Мишка почувствовал, что начальник хочет сказать нечто очень важное, а тот взвешивал в последний раз то, что он должен сказать. В столе у него лежит наряд, он мажет передать его к исполнению, может «погасить», и Мишка останется здесь, в колонии. Но можно ли? Нужно ли? Большие споры идут из-за Мишки в коллективе сотрудников, и совет воспитанников постановил просить руководство колонии применить к Мишке суровые меры. А ему жалко: то ли Мишку жалко, то ли свою надежду на его исправление.

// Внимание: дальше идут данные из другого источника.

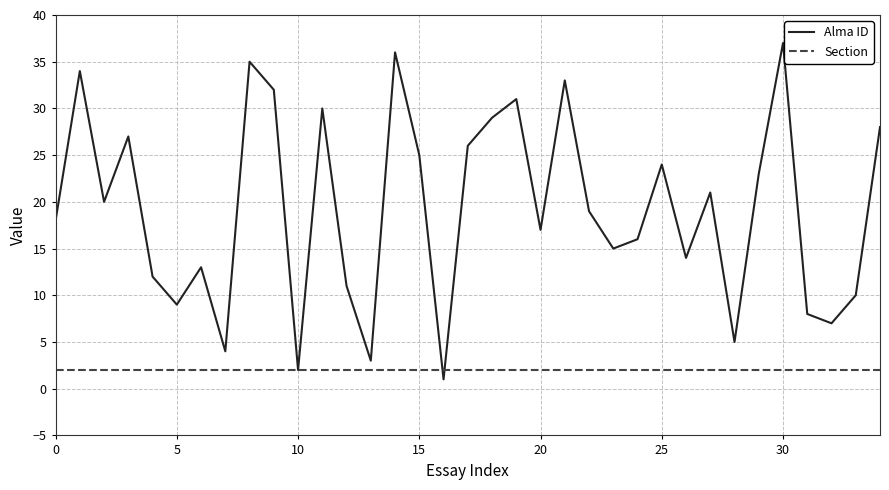

Which series has the largest range (max minus min)?

Alma ID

Максим Кузьмич сам не знал, но почему-то надежда у него не погасла. Почему-то ему казалось, что, если бы поработать еще с Мишкой да дать бы ему хорошего воспитателя, может быть, и определился бы парень, может быть, и оформился бы наметившийся как будто бы в нем перелом. Но ничего не вышло, и ничего не поделаешь.
– Думал я тебя переломить… – размышляя вслух, проговорил начальник.
– Ладно, Максим Кузьмич! Все понятно. Да я и сам сейчас к ребятам не пойду. Все понятно!
– И отвечать нужно! – уже тверже и решительнее добавил начальник. – За то, что сделал, отвечать нужно, Этого никакими словами не перекроешь!
– Когда ехать-то? – спросил Мишка.
– Завтра и отправим.
Выйдя из изолятора, Максим Кузьмич увидел мать Мишки. Она стояла, прислонившись к дереву, и ждала.
– Что же с ним теперь будет-то, товарищ начальник?
– А это теперь от него зависит, – ответил Максим Кузьмич. – Поедет в колонию со строгим режимом. Это тоже колония, воспитательное учреждение. Будет себя хорошо там вести – вернем к нам, а от нас – путь на волю. Ну, а если…
– Вернется, товарищ начальник. Как мать говорю вам: вернется.
– Будем надеяться! – Максим Кузьмич пожал ей руку,
30
История со сходкой не то что встревожила Максима Кузьмича – жизнь колонии как море: ходят волны, и по ним нужно вести корабль, чтобы он не черпал бортом, а качка в волну не в счет, – но все-таки это был срыв, неудача. Эта история обострила одни вопросы и заставила заново продумать другие: и возникающие из жизни колонии, и поднятые на прошедшем совещании в Москве.